Data excerpts

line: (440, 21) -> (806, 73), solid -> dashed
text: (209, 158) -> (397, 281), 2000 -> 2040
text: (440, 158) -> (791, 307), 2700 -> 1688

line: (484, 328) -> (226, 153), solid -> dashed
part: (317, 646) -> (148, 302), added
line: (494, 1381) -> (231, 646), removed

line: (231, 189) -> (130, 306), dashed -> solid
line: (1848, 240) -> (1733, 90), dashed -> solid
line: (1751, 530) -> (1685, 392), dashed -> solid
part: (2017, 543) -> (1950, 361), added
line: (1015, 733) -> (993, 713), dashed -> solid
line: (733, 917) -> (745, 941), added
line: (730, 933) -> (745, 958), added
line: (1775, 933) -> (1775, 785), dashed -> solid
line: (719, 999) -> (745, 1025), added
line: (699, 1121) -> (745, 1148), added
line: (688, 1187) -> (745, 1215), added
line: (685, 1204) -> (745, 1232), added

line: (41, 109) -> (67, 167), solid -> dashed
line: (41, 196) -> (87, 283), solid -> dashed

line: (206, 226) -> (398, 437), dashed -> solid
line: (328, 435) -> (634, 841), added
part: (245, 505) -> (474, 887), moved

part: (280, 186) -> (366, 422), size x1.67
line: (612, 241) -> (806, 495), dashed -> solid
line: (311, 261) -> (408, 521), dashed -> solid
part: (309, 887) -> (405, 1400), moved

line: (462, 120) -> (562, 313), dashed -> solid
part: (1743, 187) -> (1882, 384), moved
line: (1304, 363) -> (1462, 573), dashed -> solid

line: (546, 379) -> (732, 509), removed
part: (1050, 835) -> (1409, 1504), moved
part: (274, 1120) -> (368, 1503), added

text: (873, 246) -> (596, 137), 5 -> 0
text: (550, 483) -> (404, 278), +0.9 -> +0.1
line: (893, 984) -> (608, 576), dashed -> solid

- Problem to solve
Return word for word the lines above from the line with "line: (231, 189)" to the line with "line: (730, 933) -> (745, 958), added", including both and leaving out all others.

- Expected answer
line: (231, 189) -> (130, 306), dashed -> solid
line: (1848, 240) -> (1733, 90), dashed -> solid
line: (1751, 530) -> (1685, 392), dashed -> solid
part: (2017, 543) -> (1950, 361), added
line: (1015, 733) -> (993, 713), dashed -> solid
line: (733, 917) -> (745, 941), added
line: (730, 933) -> (745, 958), added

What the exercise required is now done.